Dr. Freeman is a native of York, S.C.  He has an Associate of Arts degree in Biblical Studies from Jacksonville Theological Seminary, a Bachelor of Arts degree in Pastoral Studies from Queen City Bible College, a Masters of Divinity Degree from Gardner Webb University and a Doctorate of Ministry Degree from Ashland Theological Seminary. Rev. Freeman has been the Pastor of Mt. Zion Restoration Church in Gastonia since 2000. He is the first African American appointed President of the York Rotary Club, York, SC and is the founder and CEO of Save Our Children Youth Academy as well as Bountiful Blessings Food Pantry both of which are in Gastonia.

Shaaron Funderburk

A third 2021 Gaston Together MLK Unity Award was presented to Shaaron Funderburk. Mrs. Funderburk is well known in Gaston County for her work with the Off the Streets Program, Inc., a program designed to assist women in getting off the streets and becoming free from street life, drugs, and alcohol. Tough love and strong leadership by Mrs. Funderburk, CEO and founder, have resulted in rehabilitation with many of these women re-entering the work force and life as capable, responsible, and constructive members of society. Mrs. Funderburk is a Hunter Huss graduate and received a Bachelor of Arts degree from Johnson C. Smith University.
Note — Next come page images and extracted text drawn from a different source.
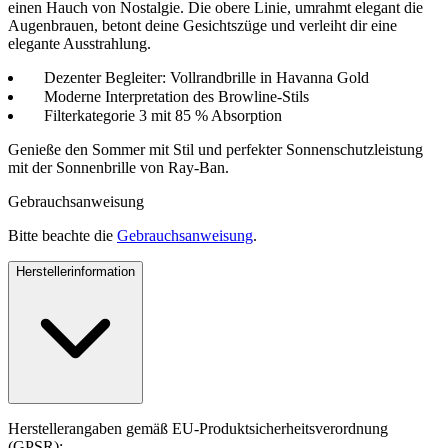
einen Hauch von Nostalgie. Die obere Linie, umrahmt elegant die
Augenbrauen, betont deine Gesichtszüge und verleiht dir eine
elegante Ausstrahlung.
Dezenter Begleiter: Vollrandbrille in Havanna Gold
Moderne Interpretation des Browline-Stils
Filterkategorie 3 mit 85 % Absorption
Genieße den Sommer mit Stil und perfekter Sonnenschutzleistung
mit der Sonnenbrille von Ray-Ban.
Gebrauchsanweisung
Bitte beachte die
Gebrauchsanweisung
.
Herstellerinformation
Herstellerangaben gemäß EU-Produktsicherheitsverordnung
(GPSR):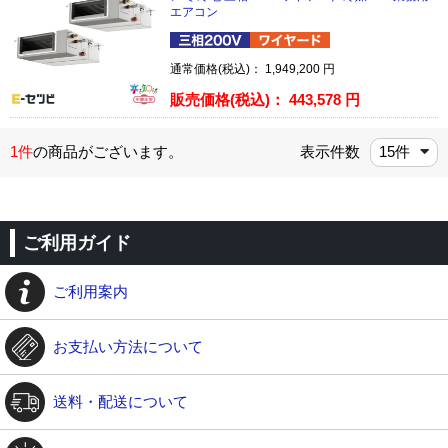
エアコン
通常価格(税込)：
1,949,200
円
販売価格(税込)：
443,578
円
1件
の商品がございます。
表示件数
ご利用ガイド
ご利用案内
お支払い方法について
送料・配送について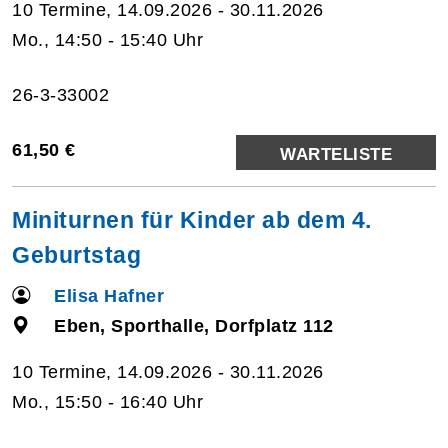
10 Termine, 14.09.2026 - 30.11.2026
Mo., 14:50 - 15:40 Uhr
26-3-33002
61,50 €
WARTELISTE
Miniturnen für Kinder ab dem 4.
Geburtstag
Elisa Hafner
Eben, Sporthalle, Dorfplatz 112
10 Termine, 14.09.2026 - 30.11.2026
Mo., 15:50 - 16:40 Uhr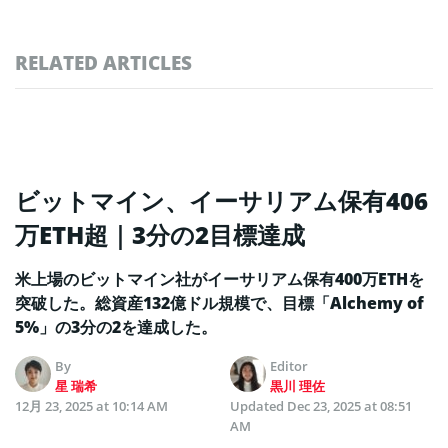
RELATED ARTICLES
ビットマイン、イーサリアム保有406
万ETH超｜3分の2目標達成
米上場のビットマイン社がイーサリアム保有400万ETHを
突破した。総資産132億ドル規模で、目標「Alchemy of
5%」の3分の2を達成した。
By
Editor
星 瑞希
黒川 理佐
12月 23, 2025 at 10:14 AM
Updated
Dec 23, 2025 at 08:51
AM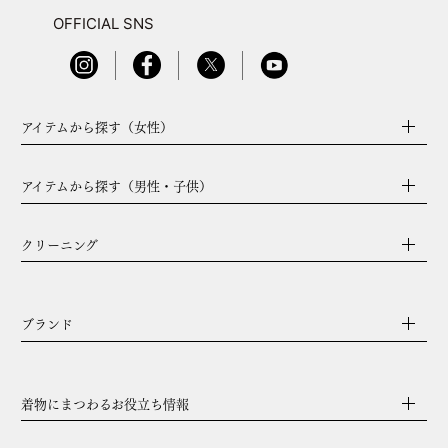
OFFICIAL SNS
アイテムから探す（女性）
アイテムから探す（男性・子供）
クリーニング
ブランド
着物にまつわるお役立ち情報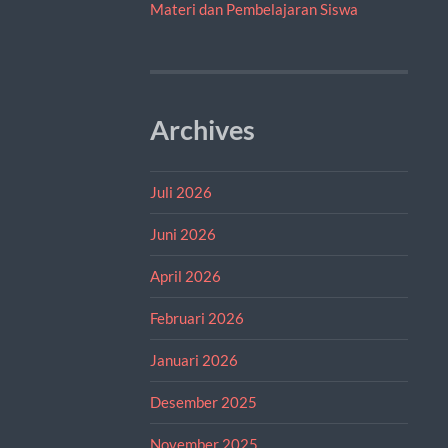
Materi dan Pembelajaran Siswa
Archives
Juli 2026
Juni 2026
April 2026
Februari 2026
Januari 2026
Desember 2025
November 2025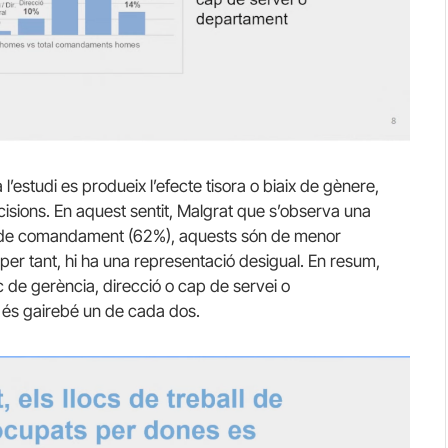
estudi es produeix l’efecte tisora o biaix de gènere,
isions. En aquest sentit, Malgrat que s’observa una
cs de comandament (62%), aquests són de menor
per tant, hi ha una representació desigual. En resum,
de gerència, direcció o cap de servei o
 és gairebé un de cada dos.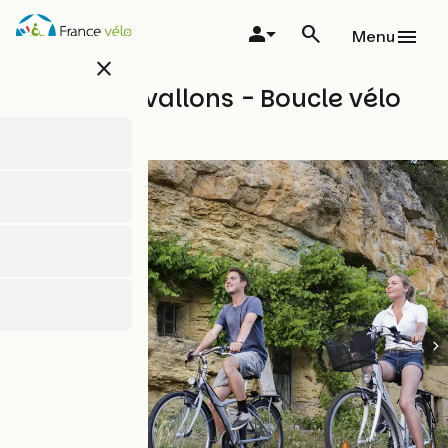
Skip
to
Menu
main
close
content
À fond les vallons - Boucle vélo
n°56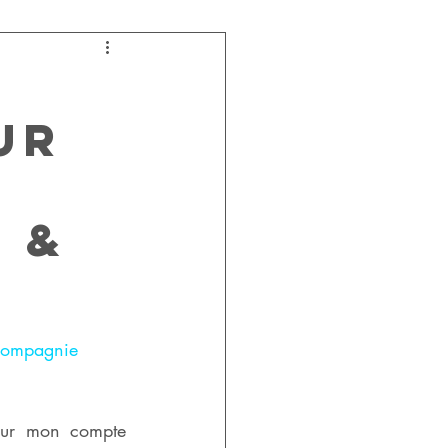
ur
 &
compagnie
 sur mon compte 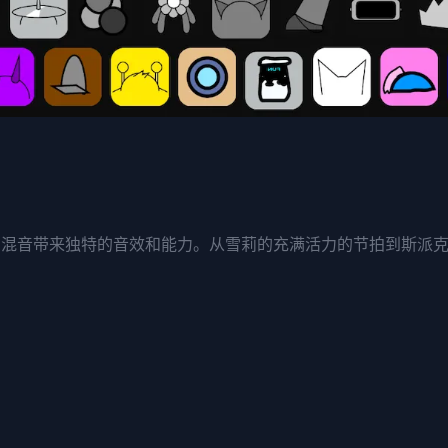
个角色都为混音带来独特的音效和能力。从雪莉的充满活力的节拍到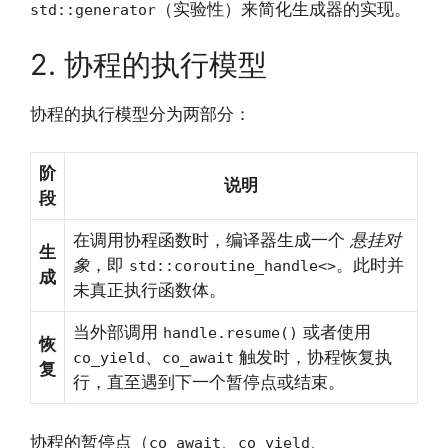
（实验性）来简化生成器的实现。
std::generator
2. 协程的执行模型
协程的执行模型分为两部分：
阶
说明
段
在调用协程函数时，编译器生成一个
悬挂对
生
象
，即
。此时并
std::coroutine_handle<>
成
未真正执行函数体。
当外部调用
或者使用
handle.resume()
恢
、
触发时，协程恢复执
co_yield
co_await
复
行，直至遇到下一个暂停点或结束。
协程的暂停点（
、
、
co_await
co_yield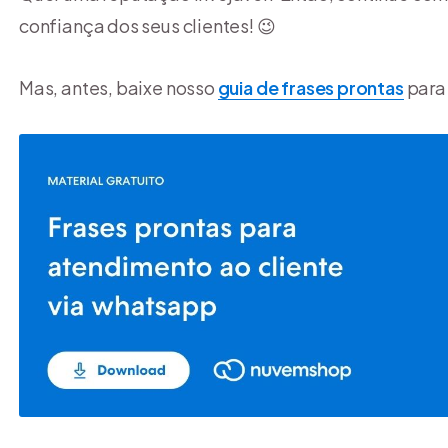
confiança dos seus clientes! 😉
Mas, antes, baixe nosso
guia de frases prontas
para 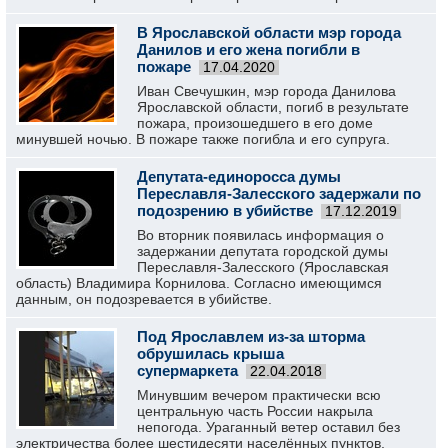
В Ярославской области мэр города
Данилов и его жена погибли в
пожаре
17.04.2020
Иван Свечушкин, мэр города Данилова
Ярославской области, погиб в результате
пожара, произошедшего в его доме
минувшей ночью. В пожаре также погибла и его супруга.
Депутата-единоросса думы
Переславля-Залесского задержали по
подозрению в убийстве
17.12.2019
Во вторник появилась информация о
задержании депутата городской думы
Переславля-Залесского (Ярославская
область) Владимира Корнилова. Согласно имеющимся
данным, он подозревается в убийстве.
Под Ярославлем из-за шторма
обрушилась крыша
супермаркета
22.04.2018
Минувшим вечером практически всю
центральную часть России накрыла
непогода. Ураганный ветер оставил без
электричества более шестидесяти населённых пунктов,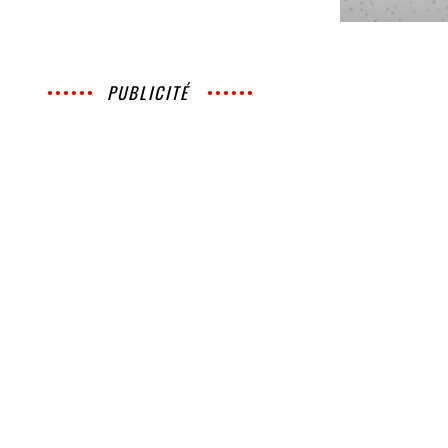
PUBLICITÉ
The GC3 is a county-wide, non-denominational ministerial association formed in the late 1990s by the non-profit Gaston Together. The presentation of the Gaston County MLK Unity awards is part of an annual event designed by the GC3 to recognize the dream of Dr. King for all. It is a dream very much alive in Gaston County. Names of Gaston County MLK award recipients are engraved on the MLK Monument located at the MLK Plaza in Gastonia. Some of the past winners include: Senator Marshall Rauch, the late N. A. Smith, Mrs. Lucy Penegar and Danny Jackson. Last year’s honorees were Dr. Mark E. Epstein, Gastonia Mayor Walker E. Reid III and John P. Weisenhorn.